No turnaround is in sight for the Swiss economy in 2003, with economists at Goldman Sachs predicting growth of "only 1.1 per cent".
The investment bank said Switzerland would continue to suffer from the depressed global environment this year.
In its European Weekly Analyst research publication, devoted to issues and the outlook for 2003, the bank said problems for the Swiss economy have been compounded by the overvaluation of the Swiss franc, which has been supported by safe haven capital flows.
The bank's economic researchers expect only a gradual pick-up in activity during 2003, with interest rates remaining close to current levels for most of the year.
It points out that the Swiss National Bank has battled to offset the tightening of monetary conditions, cutting interest rates by half a per cent during 2002 to a target range of 0.25 - 1.25 per cent.
Economic growth is likely to increase, they say, by "only 1.1 per cent" this year.

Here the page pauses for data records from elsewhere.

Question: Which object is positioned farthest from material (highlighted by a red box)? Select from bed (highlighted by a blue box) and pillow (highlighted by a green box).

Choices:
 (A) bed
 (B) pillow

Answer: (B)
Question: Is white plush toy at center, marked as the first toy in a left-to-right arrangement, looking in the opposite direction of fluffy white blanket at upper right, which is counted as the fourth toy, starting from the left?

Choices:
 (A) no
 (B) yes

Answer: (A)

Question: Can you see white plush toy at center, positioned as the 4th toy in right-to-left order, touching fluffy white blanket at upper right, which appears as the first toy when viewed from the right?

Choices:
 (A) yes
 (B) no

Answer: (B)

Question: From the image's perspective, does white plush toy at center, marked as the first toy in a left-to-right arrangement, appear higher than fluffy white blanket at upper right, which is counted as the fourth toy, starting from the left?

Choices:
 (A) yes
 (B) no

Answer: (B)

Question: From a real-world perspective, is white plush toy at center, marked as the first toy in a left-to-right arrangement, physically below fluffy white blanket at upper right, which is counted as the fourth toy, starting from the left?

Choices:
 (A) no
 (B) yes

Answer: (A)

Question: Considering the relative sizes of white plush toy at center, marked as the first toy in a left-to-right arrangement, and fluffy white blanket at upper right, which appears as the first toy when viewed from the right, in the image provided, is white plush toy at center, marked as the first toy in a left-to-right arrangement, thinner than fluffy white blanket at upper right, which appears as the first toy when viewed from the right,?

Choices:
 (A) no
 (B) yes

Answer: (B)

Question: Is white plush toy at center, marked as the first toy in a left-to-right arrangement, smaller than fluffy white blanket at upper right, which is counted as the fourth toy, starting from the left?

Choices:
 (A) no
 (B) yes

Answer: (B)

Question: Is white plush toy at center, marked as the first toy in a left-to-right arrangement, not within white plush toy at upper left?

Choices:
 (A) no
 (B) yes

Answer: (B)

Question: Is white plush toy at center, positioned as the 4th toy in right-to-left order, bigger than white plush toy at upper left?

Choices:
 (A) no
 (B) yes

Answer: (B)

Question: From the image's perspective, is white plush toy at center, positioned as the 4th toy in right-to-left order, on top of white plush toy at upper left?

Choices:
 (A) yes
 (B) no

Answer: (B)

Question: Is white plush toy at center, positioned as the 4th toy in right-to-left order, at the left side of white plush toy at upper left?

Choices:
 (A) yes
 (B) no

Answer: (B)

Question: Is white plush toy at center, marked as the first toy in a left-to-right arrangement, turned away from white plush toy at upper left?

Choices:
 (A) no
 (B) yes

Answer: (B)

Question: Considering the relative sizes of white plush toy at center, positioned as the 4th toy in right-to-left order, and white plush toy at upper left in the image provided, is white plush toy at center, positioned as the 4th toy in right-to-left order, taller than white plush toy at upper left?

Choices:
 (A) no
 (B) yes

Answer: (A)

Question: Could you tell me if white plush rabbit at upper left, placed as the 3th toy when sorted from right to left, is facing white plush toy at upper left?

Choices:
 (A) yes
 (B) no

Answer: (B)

They argue that low interest rates will support investment and offset the negative impact of higher unemployment on consumer spending.

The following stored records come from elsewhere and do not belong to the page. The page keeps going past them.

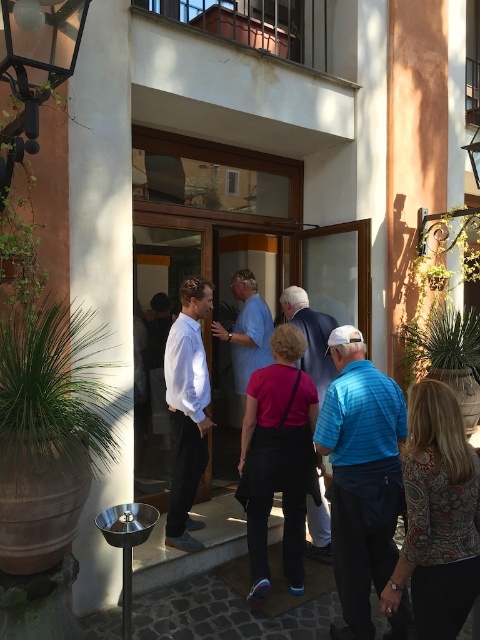
Who is more forward, (351, 561) or (190, 470)?

Point (351, 561) is in front.

Is blue striped polo shirt at center to the right of white smooth shirt at center from the viewer's perspective?

Yes, blue striped polo shirt at center is to the right of white smooth shirt at center.

Locate an element on the screen. This screenshot has height=640, width=480. blue striped polo shirt at center is located at coordinates (360, 476).

Who is taller, printed fabric jacket at lower right or matte pink shirt at center?

matte pink shirt at center is taller.

Does printed fabric jacket at lower right have a larger size compared to matte pink shirt at center?

Incorrect, printed fabric jacket at lower right is not larger than matte pink shirt at center.

Is point (403, 568) positioned behind point (254, 372)?

No, it is in front of (254, 372).

Locate an element on the screen. This screenshot has height=640, width=480. printed fabric jacket at lower right is located at coordinates (437, 515).

Which is in front, point (91, 289) or point (467, 488)?

Point (467, 488) is more forward.

Does silver metallic pole at left have a greater width compared to printed fabric jacket at lower right?

No, silver metallic pole at left is not wider than printed fabric jacket at lower right.

Does point (100, 248) lie behind point (445, 452)?

Yes, it is.

Locate an element on the screen. Image resolution: width=480 pixels, height=640 pixels. silver metallic pole at left is located at coordinates (103, 180).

Exports are expected to improve only gradually because demand from Switzerland's main trading partners, in particular Germany, is likely to remain weak.
The analysts at Goldman Sachs say the main threat to GDP growth comes from the global environment.
The possibility of a United States-led attack on Iraq, fears of terrorist attacks and risks of a slump in equity markets are all "ingredients" that could generate a double dip recession in Switzerland.
And they maintain that with interest rates already below one per cent, there is little room left for further monetary easing in response to a further strengthening of the franc.
The study says that although the Swiss economy faces some deflationary risk, this should not be overstated since the usual symptoms of a domestic-based deflation are absent.
Banking secrecy is set to remain in the spotlight, the researchers feel, as the European Union continues its efforts to harmonise the taxation of savings income among member states.
Talks between Switzerland and the EU on a draft EU directive requiring the exchange of information on non-residents' savings accounts from 2004 have so far failed.
Switzerland has repeatedly said that it cannot agree to an automatic exchange of information because this would contravene its banking secrecy laws, which it has stressed, are not negotiable.
Bern has proposed levying a withholding tax of up to 35 per cent on EU residents' savings earnings, with 75 per cent of revenues envisaged going to the EU, as an alternative to the information exchange.
But Bern has agreed to exchange information in cases of tax fraud, offering what is called administrative assistance to EU member states in double taxation conventions, on the basis of reciprocity.
Austria, Belgium and Luxembourg have said they consider the Swiss offer insufficient because they fear that their banking systems will be weakened due to flights of capital to Switzerland, where banking secrecy would be maintained.
The study feels that it is "unlikely" that Switzerland will agree to a proposal that would weaken its banking secrecy when the negotiations between the two sides resume on January 21, adding that it will be difficult to reach a deal.
The analysts feel that the efforts of Germany to repatriate funds that have been invested abroad to evade tax at home is likely to have a larger impact on the Swiss banking sector.
But they add that they do not expect major flows out of the sector as Swiss banks' expertise in fund and private wealth management means that they will still probably be able to manage this capital locally.
Goldman Sachs predicts growth of just 1.1 per cent in Switzerland in 2003.
Its economists say the depressed global environment will keep Swiss interest rates at their current low levels.
They caution that economy faces some deflationary risk but this should not be overstated.
Inflation in Switzerland averaged 0.6 per cent last year, down from one per cent in 2001.
A deal between Switzerland and the European Union on the taxation of savings earnings is seen as unlikely in the near future.